- _Action item_
Format the lines from the one containing "Ce site utilise" through the end of the records as a Markdown table with the columns "Number" and "Text", skipping blank lines. Leave the pictures out of the answer.

Page-level text extractions
━━━━━━━━━━
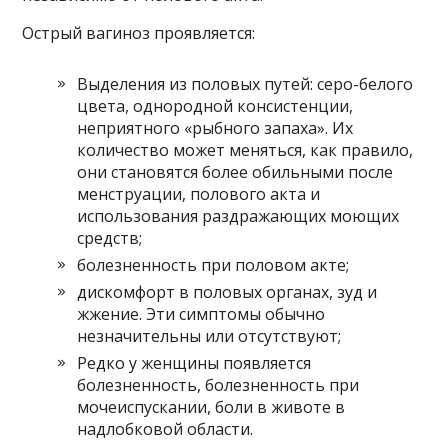
Острый вагиноз проявляется:
Выделения из половых путей: серо-белого
цвета, однородной консистенции,
неприятного «рыбного запаха». Их
количество может меняться, как правило,
они становятся более обильными после
менструации, полового акта и
использования раздражающих моющих
средств;
болезненность при половом акте;
дискомфорт в половых органах, зуд и
жжение. Эти симптомы обычно
незначительны или отсутствуют;
Редко у женщины появляется
болезненность, болезненность при
мочеиспускании, боли в животе в
надлобковой области.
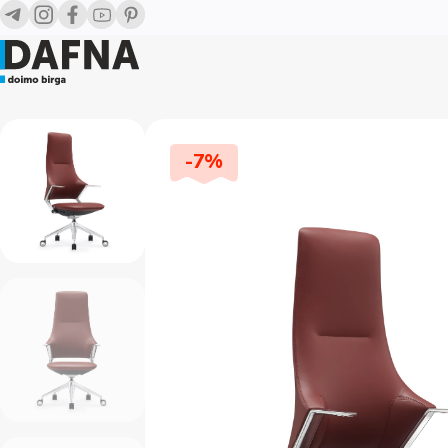
-
7
%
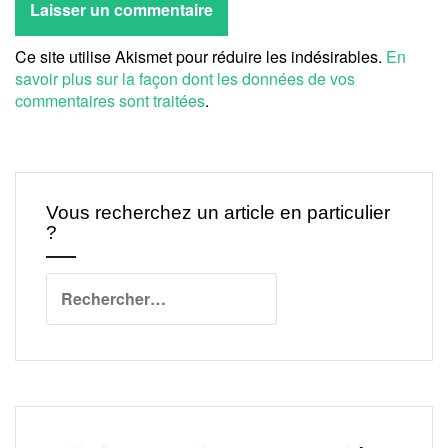
Ce site utilise Akismet pour réduire les indésirables.
En
savoir plus sur la façon dont les données de vos
commentaires sont traitées
.
Vous recherchez un article en particulier
?
Rechercher :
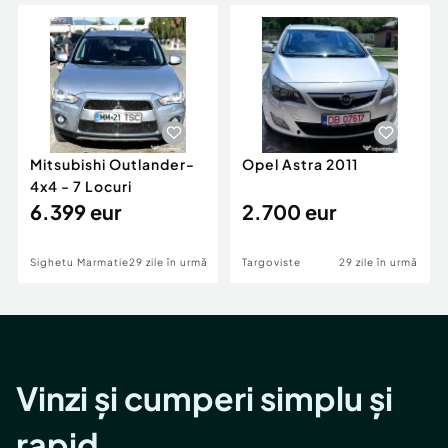
Locuri de munca
Utilaje agricole si industriale
Servicii
Piese auto si accesorii
Animale de companie
Dacia Duster
Afaceri și echipamente profesionale
Inchiriere Bunuri si Vehicule
Mitsubishi Outlander-
Opel Astra 2011
4x4 - 7 Locuri
6.399 eur
2.700 eur
Sighetu Marmatiei
29 zile în urmă
Targoviste
29 zile în urmă
Vinzi și cumperi simplu și
rapid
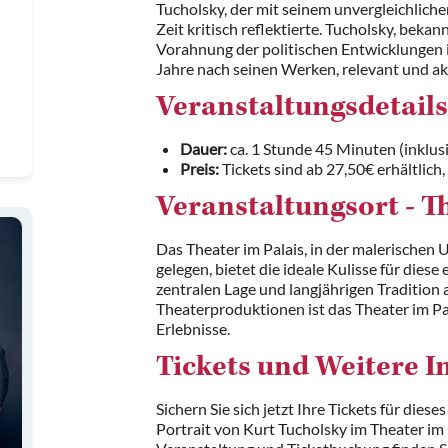
Tucholsky, der mit seinem unvergleichliche
Zeit kritisch reflektierte. Tucholsky, beka
Vorahnung der politischen Entwicklungen i
Jahre nach seinen Werken, relevant und akt
Veranstaltungsdetails
Dauer:
ca. 1 Stunde 45 Minuten (inklus
Preis:
Tickets sind ab 27,50€ erhältlic
Veranstaltungsort - T
Das Theater im Palais, in der malerischen
gelegen, bietet die ideale Kulisse für dies
zentralen Lage und langjährigen Tradition
Theaterproduktionen ist das Theater im Pal
Erlebnisse.
Tickets und Weitere 
Sichern Sie sich jetzt Ihre Tickets für die
Portrait von Kurt Tucholsky im Theater im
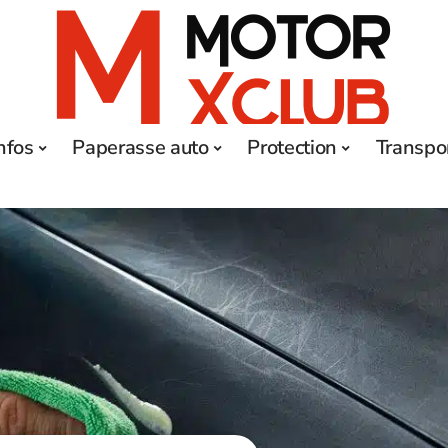
nfos
Paperasse auto
Protection
Transpo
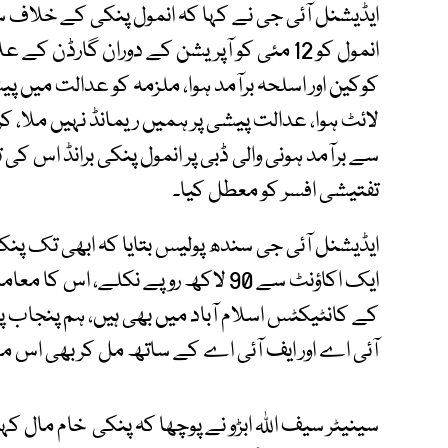
ایڈیشنل آئی جی نے کہا کہ انمول پنکی کے خلاف سن
انمول کو 12 مئی کو آپریشن کے دوران گارڈن ک
کوکین اور اسلحہ برآمد ہوا، ملزمہ کو عدالت میں 
لائٹ ہوا، عدالت پیشی پر ہمیں ریمانڈ نہیں ملا،
سے برآمد ہونی والی ڈبی پر انمول پنکی برانڈ اس کی 
تفتیشی افسر کو معطل کیا۔
ایک اکاؤنٹ سے 90 لاکھ روپے نکلے، ا
کے کانٹیکٹس اسلام آباد میں بھی ہیں، ہم پنجاب 
آئی اے اور ایف آئی اے کے ساتھ مل کر بھی اس مع
سینیٹر سیف اللہ ابڑو نے پوچھا کہ پنکی خام مال ک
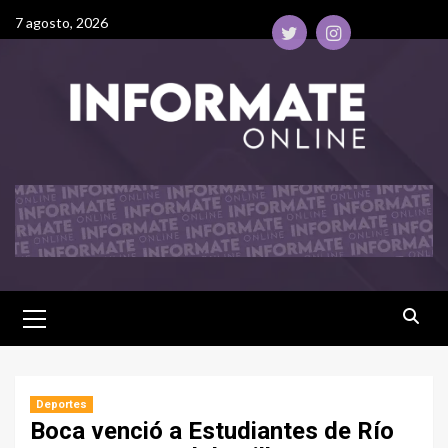
7 agosto, 2026
Deportes
Boca venció a Estudiantes de Río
━━━━━━━━━━
- _The answer_
| Number | Text |
|---|---|
| 1 | Ce site utilise Akismet pour réduire les indésirables. |
| 2 | En |
| 3 | savoir plus sur la façon dont les données de vos |
| 4 | commentaires sont traitées |
| 5 | . |
| 6 | Vous recherchez un article en particulier |
| 7 | ? |
| 8 | Rechercher : |
| 9 | Locuri de munca |
| 10 | Utilaje agricole si industriale |
| 11 | Servicii |
| 12 | Piese auto si accesorii |
| 13 | Animale de companie |
| 14 | Dacia Duster |
| 15 | Afaceri și echipamente profesionale |
| 16 | Inchiriere Bunuri si Vehicule |
| 17 | Mitsubishi Outlander- |
| 18 | Opel Astra 2011 |
| 19 | 4x4 - 7 Locuri |
| 20 | 6.399 eur |
| 21 | 2.700 eur |
| 22 | Sighetu Marmatiei |
| 23 | 29 zile în urmă |
| 24 | Targoviste |
| 25 | 29 zile în urmă |
| 26 | Vinzi și cumperi simplu și |
| 27 | rapid |
| 28 | Tucholsky, der mit seinem unvergleichliche |
| 29 | Zeit kritisch reflektierte. Tucholsky, beka |
| 30 | Vorahnung der politischen Entwicklungen i |
| 31 | Jahre nach seinen Werken, relevant und akt |
| 32 | Veranstaltungsdetails |
| 33 | Dauer: |
| 34 | ca. 1 Stunde 45 Minuten (inklus |
| 35 | Preis: |
| 36 | Tickets sind ab 27,50€ erhältlic |
| 37 | Veranstaltungsort - T |
| 38 | Das Theater im Palais, in der malerischen |
| 39 | gelegen, bietet die ideale Kulisse für dies |
| 40 | zentralen Lage und langjährigen Tradition |
| 41 | Theaterproduktionen ist das Theater im Pal |
| 42 | Erlebnisse. |
| 43 | Tickets und Weitere  |
| 44 | Sichern Sie sich jetzt Ihre Tickets für die |
| 45 | Portrait von Kurt Tucholsky im Theater im |
| 46 | nfos |
| 47 | Paperasse auto |
| 48 | Protection |
| 49 | Transpo |
| 50 | ایڈیشنل آئی جی نے کہا کہ انمول پنکی کے خلاف سن |
| 51 | انمول کو 12 مئی کو آپریشن کے دوران گارڈن ک |
| 52 | کوکین اور اسلحہ برآمد ہوا، ملزمہ کو عدالت میں  |
| 53 | لائٹ ہوا، عدالت پیشی پر ہمیں ریمانڈ نہیں ملا، |
| 54 | سے برآمد ہونی والی ڈبی پر انمول پنکی برانڈ اس کی  |
| 55 | تفتیشی افسر کو معطل کیا۔ |
| 56 | ایک اکاؤنٹ سے 90 لاکھ روپے نکلے، ا |
| 57 | کے کانٹیکٹس اسلام آباد میں بھی ہیں، ہم پنجاب  |
| 58 | آئی اے اور ایف آئی اے کے ساتھ مل کر بھی اس مع |
| 59 | سینیٹر سیف اللہ ابڑو نے پوچھا کہ پنکی خام مال ک |
| 60 | 7 agosto, 2026 |
| 61 | Deportes |
| 62 | Boca venció a Estudiantes de Río |